Начиная с того вечера секс с Питером стал неотъемлемым атрибутом Валентининой жизни… Только ли секс? А может, любовь? Да, она любила Питера, она не могла обходиться без его внимательной ласковости, с которой он исполнял все ее, впрочем скромные, желания, без их интеллектуальных бесед, когда они взахлеб обсуждали все на свете, без их совместных посещений театра и кино. И в то же время она не прекращала любить Егора и также не могла обходиться без его мужской напористости, без их совместных ужинов, когда у нее сердце радовалось при виде того, как основательно он поедает приготовленные ею простые блюда, без рожденных от него и так похожих на него детей. Наверное, такие чувства испытывают только плохие женщины? Развращенные женщины? Валентина не ощущала, что то, чем она занимается, плохо: она делила свою жизнь на часть, принадлежащую Питеру, и часть, принадлежащую Егору, так же, как раньше делила ее по схеме «работа — дом». В некотором роде, она восприняла усложнение жизненных обязанностей как новую разновидность работы. Валентине пришлось отчасти превратиться в разведчицу, резидентшу, чтобы случайным словом или жестом не дать Егору заподозрить, что у нее есть другой мужчина. Еще один мужчина.

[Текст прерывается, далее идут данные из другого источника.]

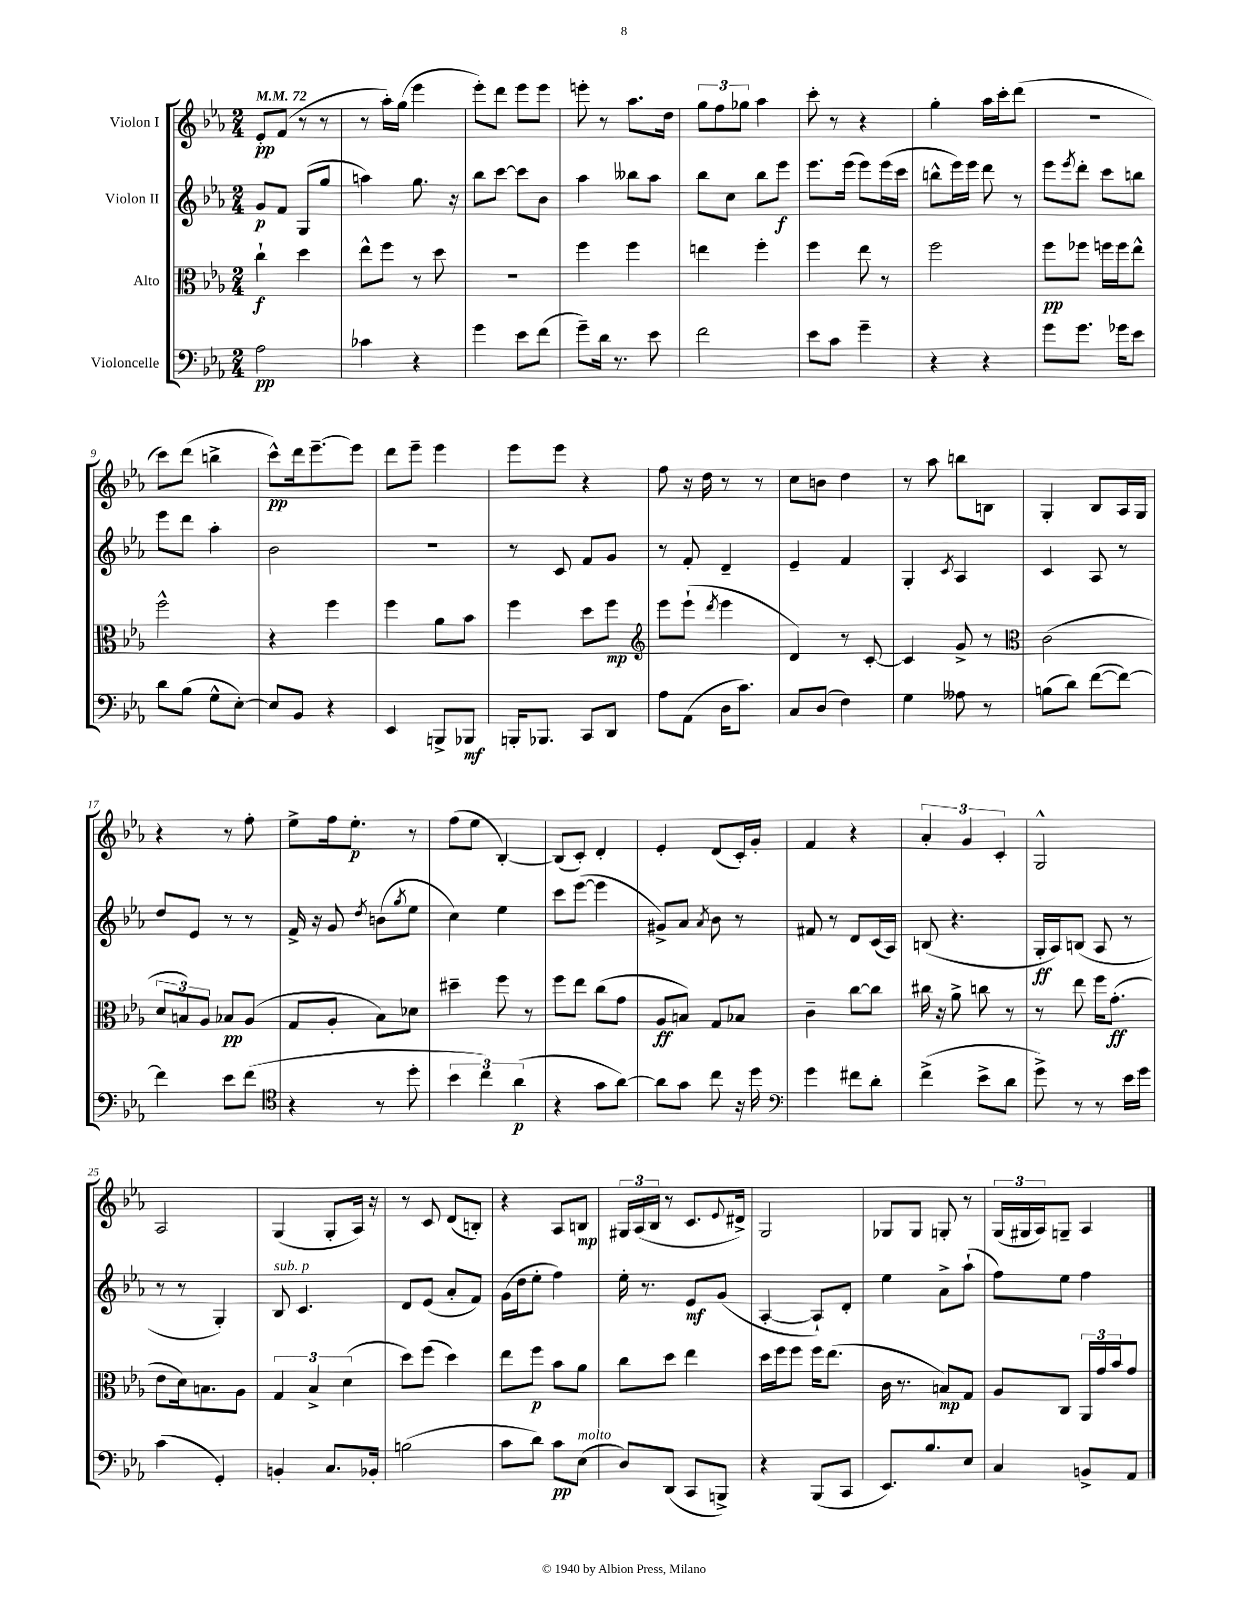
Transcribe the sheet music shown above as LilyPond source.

<<
\new StaffGroup <<
\new Staff = "s0" \with { instrumentName = "Violon I" } {
    \clef treble \key ees \major \numericTimeSignature \time 2/4 \tempo 4 = 72
    ees'8-.\pp f'8( r8 r8 |
    r8 aes''16-.) g''16( ees'''4 |
    ees'''8-.) d'''8 ees'''8 ees'''8 |
    e'''8-. r8 aes''8. d''16 |
    \tuplet 3/2 { g''8 f''8 ges''8 } aes''4 |
    c'''8-. r8 r4 |
    g''4-. aes''16 c'''16-. d'''8( |
    r2 |
    c'''8) d'''8( b''4-> |
    c'''8-^\pp) d'''16 ees'''8.~-- ees'''8 |
    d'''8 ees'''8-- ees'''4 |
    ees'''8 ees'''8 r4 |
    f''8 r16 d''16 r8 r8 |
    c''8 b'8 d''4 |
    r8 aes''8 b''8 b8 |
    g4-. bes8 aes16 g16 |
    r4 r8 f''8-. |
    ees''8-> f''16 ees''8.-.\p r8 |
    f''8( ees''8 bes4~-.) |
    bes8( c'8-.) d'4-. |
    ees'4-. d'8( c'16-.) g'16-. |
    f'4 r4 |
    \tuplet 3/2 { aes'4-. g'4 c'4-. } |
    g2-^ |
    aes2 |
    g4( g8-. aes16) r16 |
    r8 c'8 d'8( b8-.) |
    r4 aes8 b8\mp |
    \tuplet 3/2 { gis16 aes16( bes16 } r8 c'8. \appoggiatura { ees'8 } dis'16->) |
    g2 |
    ges8 ges8 g8-. r8 |
    \tuplet 3/2 { g16( gis16 aes16) } g8-- aes4 \bar "|." |
}
\new Staff = "s1" \with { instrumentName = "Violon II" } {
    \clef treble \key ees \major \numericTimeSignature \time 2/4
    g'8\p f'8 g8( g''8 |
    a''4) g''8. r16 |
    bes''8 c'''8~ c'''8 bes'8 |
    aes''4 beses''8 aes''8 |
    bes''8 c''8 bes''8 ees'''8\f |
    ees'''8. ees'''16( ees'''8) ees'''16( c'''16 |
    b''8-^ ees'''16) ees'''16 d'''8 r8 |
    ees'''8 \acciaccatura { ees'''8 } d'''8-. c'''8 b''8 |
    ees'''8 d'''8 aes''4-. |
    bes'2 |
    R2 |
    r8 c'8 f'8 g'8 |
    r8 f'8-. d'4-- |
    ees'4-- f'4 |
    g4-. \acciaccatura { c'8 } aes4 |
    c'4 aes8 r8 |
    d''8 ees'8 r8 r8 |
    f'16-> r16 g'8 \acciaccatura { d''8 } b'8( \acciaccatura { g''8 } ees''8 |
    c''4) ees''4 |
    c'''8 ees'''8~( ees'''4 |
    gis'8->) aes'8 \acciaccatura { aes'8 } bes'8 r8 |
    fis'8 r8 d'8 c'16( aes16) |
    b8( r4. |
    g16-.\ff aes16) b8( aes8 r8 |
    r8 r8 g4-.) |
    bes8^\markup { \italic "sub. p" } c'4. |
    d'8 ees'8( aes'8-. f'8) |
    g'16( d''16 ees''8-. f''4) |
    ees''16-. r8. ees'8\mf g'8( |
    aes4~-. aes8-!) d'8-. |
    ees''4 aes'8-> aes''8-!( |
    f''8) ees''8 f''4 \bar "|." |
}
\new Staff = "s2" \with { instrumentName = "Alto" } {
    \clef alto \key ees \major \numericTimeSignature \time 2/4
    c''4-!\f d''4 |
    ees''8-^ f''8 r8 d''8 |
    r2 |
    f''4 f''4 |
    e''4 f''4-. |
    f''4 ees''8 r8 |
    f''2 |
    f''8\pp fes''8 f''16 f''16 ees''8-^ |
    f''2-^ |
    r4 f''4 |
    f''4 aes'8 bes'8 |
    f''4 d''8 f''8\mp |
    \clef treble ees'''8 ees'''8-!( \acciaccatura { d'''8 } ees'''4 |
    d'4) r8 c'8~-. |
    c'4 g'8-> r8 |
    \clef alto c'2( |
    \tuplet 3/2 { d'8 b8) aes8 } bes8\pp aes8( |
    g8 aes8-. bes8) des'8 |
    dis''4-- f''8 r8 |
    f''8 ees''8 c''8( g'8 |
    aes8\ff b8) g8 bes8 |
    c'4-- c''8~ c''8 |
    cis''16 r16 aes'8-> c''8 r8 |
    r8 ees''8 f''16 g'8.-.\ff( |
    ees'8 d'16) b8. aes8 |
    \tuplet 3/2 { g4 bes4-> d'4( } |
    d''8) f''8( d''4) |
    ees''8 f''8\p bes'8 aes'8 |
    c''8 d''8 ees''4 |
    d''16 f''16 f''8 f''16 ees''8.( |
    c'16 r8. b8\mp) g8 |
    aes8 c8 \tuplet 3/2 { aes,16 g'16 bes'16 } g'8 \bar "|." |
}
\new Staff = "s3" \with { instrumentName = "Violoncelle" } {
    \clef bass \key ees \major \numericTimeSignature \time 2/4
    aes2\pp |
    ces'4 r4 |
    g'4 ees'8 f'8( |
    g'8--) d'16 r8. ees'8 |
    f'2 |
    ees'8 c'8 g'4-- |
    r4 r4 |
    g'8 g'8. ges'16 ees'8 |
    d'8 bes8( g8-^ ees8~-.) |
    ees8 bes,8 r4 |
    ees,4 b,,8-> bes,,8\mf |
    b,,16-. bes,,8. c,8 d,8 |
    aes8 aes,8( d16 c'8.) |
    c8 d8( f4) |
    g4 aeses8 r8 |
    b8( d'8) f'8~( f'8~) |
    f'4 ees'8 f'8( |
    \clef tenor r4 r8 d''8-. |
    \tuplet 3/2 { bes'4 c''4) aes'4\p( } |
    r4 g'8 aes'8~) |
    aes'8 g'8 c''8 r16 d''16 |
    \clef bass g'4 fis'8 d'8-. |
    f'4->( ees'8-> d'8 |
    g'8->) r8 r8 ees'16 g'16 |
    c'4( g,4-.) |
    b,4-. c8. bes,16-. |
    b2( |
    c'8 d'8) c'8\pp ees8^\markup { \italic "molto" }( |
    d8) d,8( c,8 b,,8->) |
    r4 bes,,8( c,8 |
    ees,8.) bes8. ees8 |
    c4 b,8-> aes,8 \bar "|." |
}
>>
>>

Ее другой мужчина, как ей казалось, не претендовал на то, чтобы стать единственным. Ведь все, что ему нужно, он от Валентины получал, не так ли? Она тоже не претендовала на то, чтобы занять место Норы. Предельно банальная история: встретились заезжий конквистадор и туземная женщина. Рано или поздно он вернется на родину, и Валентина никогда больше его не увидит. Останется только вспоминать время, проведенное с ним, как сказку. Печально, но успокоительно. Так думала Валентина, рассчитывая, что Питер солидарен с нею. Однако в чужую голову не залезешь, и Питер, которого она, представлялось, узнала насквозь, отколол штуку, которая ее поразила.